▶ [Text]
Updated: Oct 27, 2020

The following video shows the Full Body Pose Estimation Library in action from a live video source :

Pose estimation has become one of the topics of interest in the computer vision field. At RidgeRun we decided to take part, and we started our own research project based on three-dimensional human pose estimation. The full-body pose estimation library is a set of Python modules intended to carry out the whole pose estimation process, as shown in Figure 1 below. This process includes the camera calibration, video capturing, the pose estimation itself, and the estimation refinement. The main objective of this library is to further use it as a starting point for human motion analysis in sports. However, the majority of the modules are designed in a way that they can be reused in other applications.

Figure 1. Demo example (kinematic fitting) of the final output of the pose estimation process.

The library has been designed with high modularity and capability for an extension. Figure 2 shows the general design of the library, including the processing modules for each stage of the estimation process. An advantage of this design is the capability of extension for the input sources, the library allows to consume video from almost any video sources through a simple and extendable interface.

Figure 2. Library design overview.

Due to the final goal of the library, accuracy is a critical factor and bone length consistency is a must. For this reason, the library includes a skeleton calibration stage that ensures to match the estimated skeleton with the subject dimensions.

One of the main advantages of the library is that it is agnostic to the object, that is, it can be used for any skeleton and it is not limited to human pose only. Figure 3 below shows an example of the library using a dog skeleton.

Figure 3. Example of the library using a dog skeleton instead of a human skeleton.

The library includes a calibration framework that allows calibrating the cameras using AprilTags or a traditional chessboard as depicted in Figures 4a & 4b below. This flexibility allows an adequate calibration process for the application use case.

▶ [Required actions]
(1) Decide whether each statement below agrees with the pose estimation library text above. For each, answer yes or no and quote the deciding words. (a) The library can only be used with human skeletons. (b) Cameras can be calibrated with AprilTags or with a chessboard. (c) The library is built as a set of C++ modules.
(2) Go on with the pose estimation library text above, starting after its last sentence.

▶ [Source data]

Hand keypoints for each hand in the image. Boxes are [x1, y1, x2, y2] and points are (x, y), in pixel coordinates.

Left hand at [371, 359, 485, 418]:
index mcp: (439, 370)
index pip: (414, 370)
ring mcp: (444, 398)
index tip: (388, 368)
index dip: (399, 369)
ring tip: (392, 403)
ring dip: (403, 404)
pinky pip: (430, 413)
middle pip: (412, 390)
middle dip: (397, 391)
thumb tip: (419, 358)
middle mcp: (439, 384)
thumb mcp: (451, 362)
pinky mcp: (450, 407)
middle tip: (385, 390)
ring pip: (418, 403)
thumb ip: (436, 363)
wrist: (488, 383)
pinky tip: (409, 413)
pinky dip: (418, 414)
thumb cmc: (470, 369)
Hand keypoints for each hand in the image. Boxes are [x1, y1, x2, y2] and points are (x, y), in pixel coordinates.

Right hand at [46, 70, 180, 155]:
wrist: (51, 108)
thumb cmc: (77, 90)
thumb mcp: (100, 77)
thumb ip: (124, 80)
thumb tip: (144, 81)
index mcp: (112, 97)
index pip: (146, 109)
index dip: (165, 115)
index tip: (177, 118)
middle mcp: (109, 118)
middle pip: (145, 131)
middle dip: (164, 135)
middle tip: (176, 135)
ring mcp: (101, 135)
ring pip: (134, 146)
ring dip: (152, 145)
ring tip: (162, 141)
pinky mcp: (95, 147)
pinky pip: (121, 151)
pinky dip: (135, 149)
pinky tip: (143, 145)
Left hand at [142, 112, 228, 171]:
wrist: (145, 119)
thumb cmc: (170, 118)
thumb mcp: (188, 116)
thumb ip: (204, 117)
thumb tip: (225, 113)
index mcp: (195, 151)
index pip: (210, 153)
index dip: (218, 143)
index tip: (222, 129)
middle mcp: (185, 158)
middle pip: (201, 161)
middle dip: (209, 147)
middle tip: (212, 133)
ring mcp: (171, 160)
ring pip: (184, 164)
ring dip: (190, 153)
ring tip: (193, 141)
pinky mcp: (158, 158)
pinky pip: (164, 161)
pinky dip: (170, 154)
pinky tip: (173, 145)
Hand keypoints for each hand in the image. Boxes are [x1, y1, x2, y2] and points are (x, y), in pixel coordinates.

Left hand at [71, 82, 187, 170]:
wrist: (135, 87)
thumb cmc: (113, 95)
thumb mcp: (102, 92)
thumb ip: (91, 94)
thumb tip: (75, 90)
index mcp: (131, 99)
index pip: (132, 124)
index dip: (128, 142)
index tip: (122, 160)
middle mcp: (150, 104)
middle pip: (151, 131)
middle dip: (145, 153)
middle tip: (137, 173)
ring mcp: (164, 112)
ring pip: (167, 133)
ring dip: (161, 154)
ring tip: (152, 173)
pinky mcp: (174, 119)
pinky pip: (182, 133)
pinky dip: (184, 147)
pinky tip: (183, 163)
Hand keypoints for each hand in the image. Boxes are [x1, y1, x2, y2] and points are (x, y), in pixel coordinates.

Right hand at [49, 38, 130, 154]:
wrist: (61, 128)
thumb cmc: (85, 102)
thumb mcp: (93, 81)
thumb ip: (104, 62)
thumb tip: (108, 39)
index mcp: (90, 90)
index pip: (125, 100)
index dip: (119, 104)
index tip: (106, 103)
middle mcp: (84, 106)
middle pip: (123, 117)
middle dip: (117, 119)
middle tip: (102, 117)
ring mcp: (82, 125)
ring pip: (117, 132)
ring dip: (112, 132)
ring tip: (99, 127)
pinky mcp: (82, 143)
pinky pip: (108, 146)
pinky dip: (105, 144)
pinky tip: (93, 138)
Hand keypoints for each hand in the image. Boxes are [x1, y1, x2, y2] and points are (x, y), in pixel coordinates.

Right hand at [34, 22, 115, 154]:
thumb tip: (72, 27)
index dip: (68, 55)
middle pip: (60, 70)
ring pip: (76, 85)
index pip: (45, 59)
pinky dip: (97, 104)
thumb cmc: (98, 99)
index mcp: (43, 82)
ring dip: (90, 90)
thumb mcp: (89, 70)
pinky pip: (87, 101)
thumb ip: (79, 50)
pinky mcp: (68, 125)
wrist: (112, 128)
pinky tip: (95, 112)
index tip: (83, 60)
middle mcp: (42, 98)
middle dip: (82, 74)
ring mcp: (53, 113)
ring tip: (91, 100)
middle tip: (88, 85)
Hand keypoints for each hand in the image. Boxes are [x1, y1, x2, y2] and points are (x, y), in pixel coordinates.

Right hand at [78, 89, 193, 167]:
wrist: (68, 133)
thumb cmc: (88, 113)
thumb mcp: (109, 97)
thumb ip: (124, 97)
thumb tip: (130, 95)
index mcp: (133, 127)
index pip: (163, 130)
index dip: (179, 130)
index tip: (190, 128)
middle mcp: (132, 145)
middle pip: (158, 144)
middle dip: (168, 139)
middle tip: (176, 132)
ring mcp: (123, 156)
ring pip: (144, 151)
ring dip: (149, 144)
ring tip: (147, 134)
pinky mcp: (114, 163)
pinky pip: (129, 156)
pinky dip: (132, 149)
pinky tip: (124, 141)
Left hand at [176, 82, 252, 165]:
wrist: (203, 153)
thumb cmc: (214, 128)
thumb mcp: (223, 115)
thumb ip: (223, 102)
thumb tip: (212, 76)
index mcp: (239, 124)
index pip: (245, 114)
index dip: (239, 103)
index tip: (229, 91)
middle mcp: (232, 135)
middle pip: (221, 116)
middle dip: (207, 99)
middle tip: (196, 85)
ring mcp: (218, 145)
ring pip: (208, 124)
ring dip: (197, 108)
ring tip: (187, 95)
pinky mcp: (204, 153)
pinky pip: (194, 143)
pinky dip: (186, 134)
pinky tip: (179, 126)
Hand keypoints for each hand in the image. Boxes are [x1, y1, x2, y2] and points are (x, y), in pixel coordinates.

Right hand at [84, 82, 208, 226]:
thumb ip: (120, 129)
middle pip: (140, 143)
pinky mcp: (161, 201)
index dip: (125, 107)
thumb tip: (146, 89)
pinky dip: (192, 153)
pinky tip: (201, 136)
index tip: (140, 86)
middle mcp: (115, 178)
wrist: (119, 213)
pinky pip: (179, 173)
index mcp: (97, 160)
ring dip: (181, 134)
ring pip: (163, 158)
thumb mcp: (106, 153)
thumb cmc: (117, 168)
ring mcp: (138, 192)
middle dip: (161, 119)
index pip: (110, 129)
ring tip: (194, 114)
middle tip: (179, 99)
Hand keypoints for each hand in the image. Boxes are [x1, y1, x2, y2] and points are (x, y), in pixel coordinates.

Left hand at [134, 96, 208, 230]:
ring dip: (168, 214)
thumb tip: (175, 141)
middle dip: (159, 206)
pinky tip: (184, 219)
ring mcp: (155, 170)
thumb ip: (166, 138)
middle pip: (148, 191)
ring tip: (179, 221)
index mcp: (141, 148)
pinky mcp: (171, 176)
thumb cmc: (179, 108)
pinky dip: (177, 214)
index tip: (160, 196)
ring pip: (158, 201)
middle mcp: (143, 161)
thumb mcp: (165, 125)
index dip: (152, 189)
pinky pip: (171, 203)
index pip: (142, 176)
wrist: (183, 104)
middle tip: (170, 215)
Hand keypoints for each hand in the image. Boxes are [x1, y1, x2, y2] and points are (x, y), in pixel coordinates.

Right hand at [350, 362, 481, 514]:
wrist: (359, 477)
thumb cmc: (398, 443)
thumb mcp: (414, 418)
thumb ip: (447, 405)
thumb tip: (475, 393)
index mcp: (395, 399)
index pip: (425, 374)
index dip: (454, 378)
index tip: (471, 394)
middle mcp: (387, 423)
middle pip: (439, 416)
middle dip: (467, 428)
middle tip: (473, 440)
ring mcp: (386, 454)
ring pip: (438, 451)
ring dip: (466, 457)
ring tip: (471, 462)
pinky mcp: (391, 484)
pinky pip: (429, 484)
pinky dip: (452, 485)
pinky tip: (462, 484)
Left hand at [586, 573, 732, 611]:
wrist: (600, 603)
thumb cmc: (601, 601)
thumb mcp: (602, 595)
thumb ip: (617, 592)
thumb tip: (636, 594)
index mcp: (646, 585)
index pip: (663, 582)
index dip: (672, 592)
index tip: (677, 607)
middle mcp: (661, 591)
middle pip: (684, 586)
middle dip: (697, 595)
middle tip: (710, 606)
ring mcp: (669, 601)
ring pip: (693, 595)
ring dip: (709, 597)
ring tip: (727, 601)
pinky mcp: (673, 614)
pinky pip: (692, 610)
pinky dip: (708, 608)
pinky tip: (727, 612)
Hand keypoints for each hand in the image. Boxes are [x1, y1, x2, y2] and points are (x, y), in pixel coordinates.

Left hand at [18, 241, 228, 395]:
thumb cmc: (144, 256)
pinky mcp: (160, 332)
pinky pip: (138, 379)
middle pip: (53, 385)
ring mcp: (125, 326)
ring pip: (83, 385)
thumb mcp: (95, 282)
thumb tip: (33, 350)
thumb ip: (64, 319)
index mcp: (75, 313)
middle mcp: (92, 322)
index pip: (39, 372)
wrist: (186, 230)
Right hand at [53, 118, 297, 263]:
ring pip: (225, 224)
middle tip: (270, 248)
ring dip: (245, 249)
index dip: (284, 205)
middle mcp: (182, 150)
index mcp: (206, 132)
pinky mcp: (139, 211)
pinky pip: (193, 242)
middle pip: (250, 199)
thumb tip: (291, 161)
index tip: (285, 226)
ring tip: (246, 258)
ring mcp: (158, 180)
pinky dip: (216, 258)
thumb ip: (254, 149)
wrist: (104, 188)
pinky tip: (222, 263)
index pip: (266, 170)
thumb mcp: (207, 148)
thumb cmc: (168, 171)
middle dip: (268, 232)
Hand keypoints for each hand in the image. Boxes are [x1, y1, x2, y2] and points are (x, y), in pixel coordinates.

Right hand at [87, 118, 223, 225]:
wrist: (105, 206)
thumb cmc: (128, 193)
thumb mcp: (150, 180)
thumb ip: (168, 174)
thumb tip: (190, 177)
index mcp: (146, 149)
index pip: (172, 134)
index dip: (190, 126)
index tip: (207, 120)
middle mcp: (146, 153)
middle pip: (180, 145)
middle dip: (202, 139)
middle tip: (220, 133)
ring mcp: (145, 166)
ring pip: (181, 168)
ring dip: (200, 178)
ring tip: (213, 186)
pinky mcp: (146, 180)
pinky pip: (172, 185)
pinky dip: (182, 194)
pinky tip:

▶ [Responses]
(1)
(a) No: "it is not limited to human pose only"
(b) Yes: "calibrating the cameras using AprilTags or a traditional chessboard"
(c) No: "a set of Python modules"

(2)
Figure 4a: Model of a dual-camera system capturing the Chessboard calibration object.

Figure 4b: Model of a dual-camera system capturing AprilTag calibration object.

The library was tested using the hardware setup depicted in Figure 5. However, it can be used on any system with multi-camera support.

Figure 5. Hardware setup used to test the library using NVIDIA Jetson TX2.

What’s next?

We are currently working on taking this project even further by using our results as a starting point for sports analysis. In our next release we will have the following features:

  • An improved version of the 3D pose estimator to make it faster and more accurate when using multi-camera systems. We are aiming to improve the system accuracy and precision by optimizing the system’s final prediction based on a multi-variable error function that encompasses different aspects of the pose estimation process. We are also working on improving the system performance by utilizing different techniques which will make more efficient use of the GPU power and system resources.

  • A 2D and 3D posture correction system integrating the new pose estimator. This correction system shall analyze the sport or any other kind of activity performed by a person in a reference video. Then, it will tell the person performing that same activity what changes should be done in order to match the correct postures shown in the reference video.